#### DATA LISTING

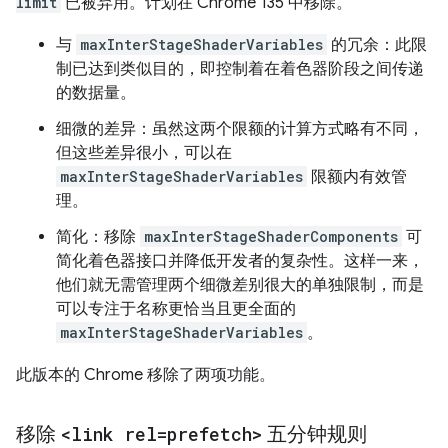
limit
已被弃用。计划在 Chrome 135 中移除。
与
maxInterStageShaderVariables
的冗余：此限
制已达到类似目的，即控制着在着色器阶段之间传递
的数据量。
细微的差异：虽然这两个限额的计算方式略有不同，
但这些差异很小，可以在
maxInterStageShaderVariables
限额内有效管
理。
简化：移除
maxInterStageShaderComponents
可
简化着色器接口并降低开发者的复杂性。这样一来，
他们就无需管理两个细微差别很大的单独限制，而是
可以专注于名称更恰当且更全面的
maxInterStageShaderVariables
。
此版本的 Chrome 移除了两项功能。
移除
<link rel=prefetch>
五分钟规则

---

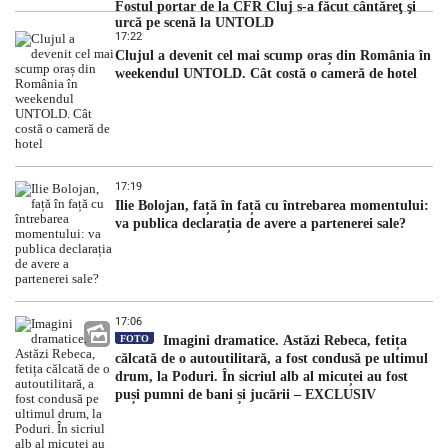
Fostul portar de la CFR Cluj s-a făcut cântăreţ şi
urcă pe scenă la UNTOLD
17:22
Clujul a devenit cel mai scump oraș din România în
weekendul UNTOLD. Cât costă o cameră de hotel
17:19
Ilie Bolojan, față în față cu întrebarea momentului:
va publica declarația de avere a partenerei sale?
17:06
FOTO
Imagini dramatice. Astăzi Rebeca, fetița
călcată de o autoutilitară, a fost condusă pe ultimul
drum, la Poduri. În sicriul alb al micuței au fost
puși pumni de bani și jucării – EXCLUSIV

---

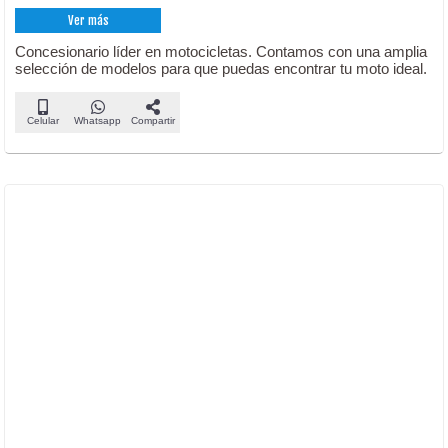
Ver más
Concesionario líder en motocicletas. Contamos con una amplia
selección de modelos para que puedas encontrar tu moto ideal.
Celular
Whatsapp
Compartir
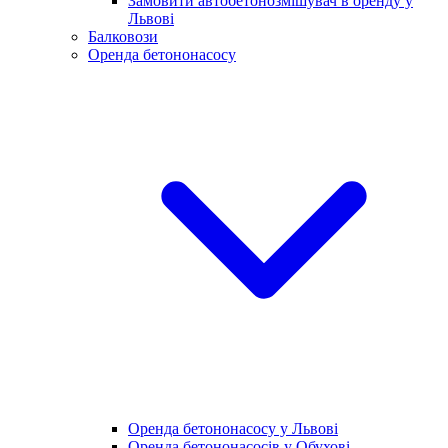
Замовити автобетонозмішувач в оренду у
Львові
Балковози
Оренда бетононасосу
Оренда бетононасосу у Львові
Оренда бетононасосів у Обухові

#### TASK DESCRIPTION
Going down the listing above, begin printing at the line with "drum, la Poduri." and finish with the line with "puși pumni de bani și jucării – EXCLUSIV", exactly as they appear.

#### SOLUTION
drum, la Poduri. În sicriul alb al micuței au fost
puși pumni de bani și jucării – EXCLUSIV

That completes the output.